[What this task involves] Return only the stretch of the material below that begins with the line containing "right eye: (899, 425)" and ends with the line containing "left back paw: (1067, 638)", exactly; both of those lines belong to it.

[Input material]

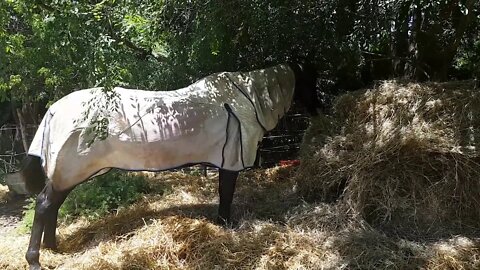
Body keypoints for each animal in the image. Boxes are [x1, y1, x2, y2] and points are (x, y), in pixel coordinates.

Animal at [20, 62, 320, 268]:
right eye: (310, 80)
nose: (320, 109)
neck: (246, 99)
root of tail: (53, 110)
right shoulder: (231, 160)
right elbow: (226, 194)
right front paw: (226, 225)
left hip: (67, 174)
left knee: (52, 206)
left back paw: (54, 247)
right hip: (69, 171)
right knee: (45, 204)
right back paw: (35, 258)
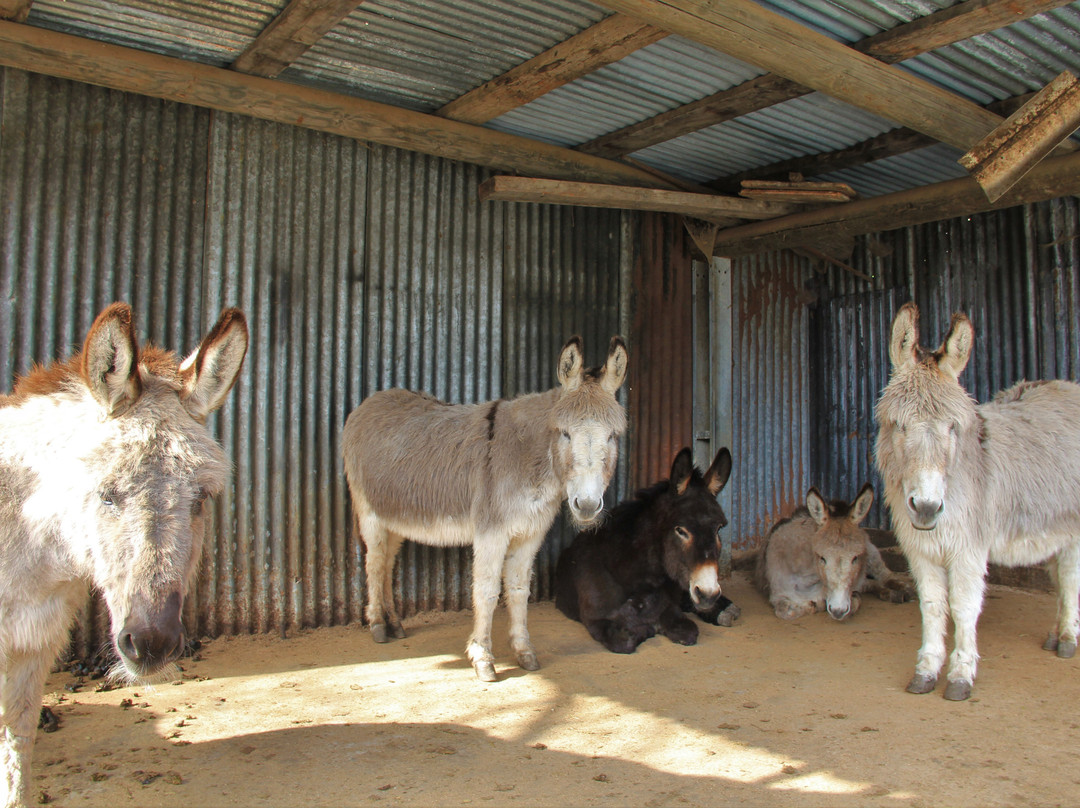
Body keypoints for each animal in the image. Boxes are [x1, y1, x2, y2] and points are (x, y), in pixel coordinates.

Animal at [342, 336, 628, 682]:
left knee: (387, 561)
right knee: (373, 562)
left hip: (395, 517)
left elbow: (518, 590)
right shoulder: (492, 532)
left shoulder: (530, 534)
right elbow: (487, 591)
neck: (530, 457)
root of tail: (370, 402)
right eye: (565, 433)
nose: (586, 505)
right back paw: (377, 625)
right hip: (369, 512)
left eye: (612, 437)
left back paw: (395, 623)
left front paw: (524, 651)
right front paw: (482, 658)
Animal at [554, 446, 740, 654]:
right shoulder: (596, 620)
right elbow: (625, 639)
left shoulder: (672, 609)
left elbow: (687, 630)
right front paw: (645, 627)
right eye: (681, 530)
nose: (708, 594)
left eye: (719, 528)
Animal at [754, 484, 914, 621]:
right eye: (822, 558)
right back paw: (891, 594)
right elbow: (788, 612)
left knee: (885, 575)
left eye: (855, 558)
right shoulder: (778, 595)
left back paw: (903, 589)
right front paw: (814, 605)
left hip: (872, 554)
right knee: (870, 583)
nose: (838, 611)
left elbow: (853, 603)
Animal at [875, 302, 1080, 700]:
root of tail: (1066, 386)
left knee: (1071, 576)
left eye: (953, 427)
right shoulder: (920, 550)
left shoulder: (969, 548)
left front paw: (960, 675)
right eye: (899, 425)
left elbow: (964, 606)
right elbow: (932, 606)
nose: (926, 507)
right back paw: (1055, 635)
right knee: (1060, 574)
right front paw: (926, 671)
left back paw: (1067, 638)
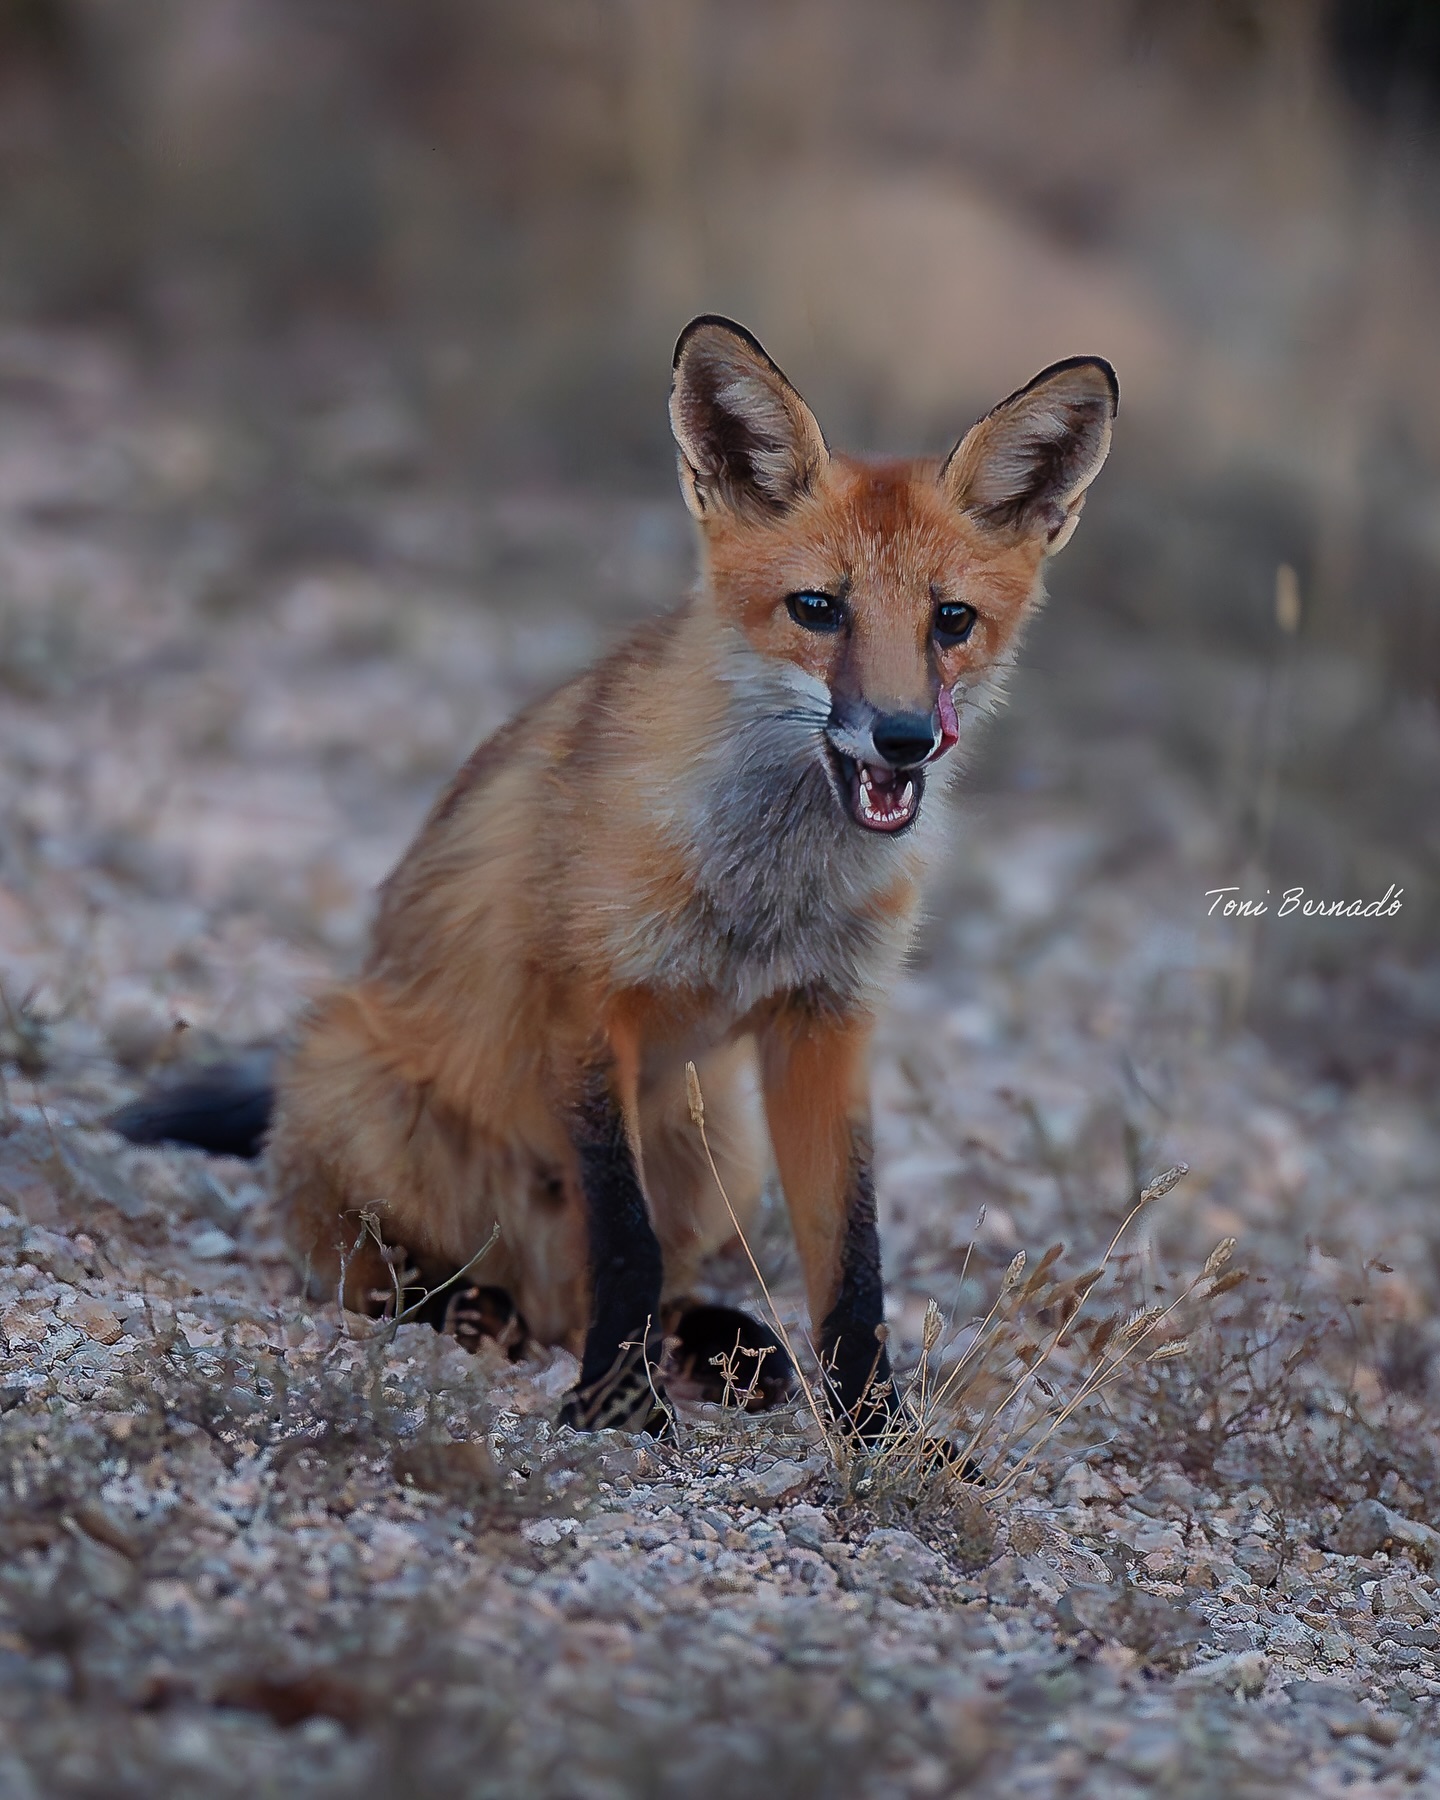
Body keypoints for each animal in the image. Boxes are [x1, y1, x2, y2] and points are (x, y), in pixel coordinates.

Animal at [117, 320, 1116, 1432]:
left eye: (951, 621)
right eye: (818, 609)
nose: (902, 738)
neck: (764, 890)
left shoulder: (826, 1026)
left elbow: (855, 1270)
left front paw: (883, 1435)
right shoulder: (588, 1007)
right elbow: (624, 1239)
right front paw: (615, 1406)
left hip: (718, 1134)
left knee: (647, 1282)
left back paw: (722, 1344)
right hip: (349, 1079)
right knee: (374, 1272)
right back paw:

[Response to the task]
right eye: (899, 425)
left elbow: (964, 606)
right elbow: (932, 606)
nose: (926, 507)
right back paw: (1055, 635)
right knee: (1060, 574)
right front paw: (926, 671)
left back paw: (1067, 638)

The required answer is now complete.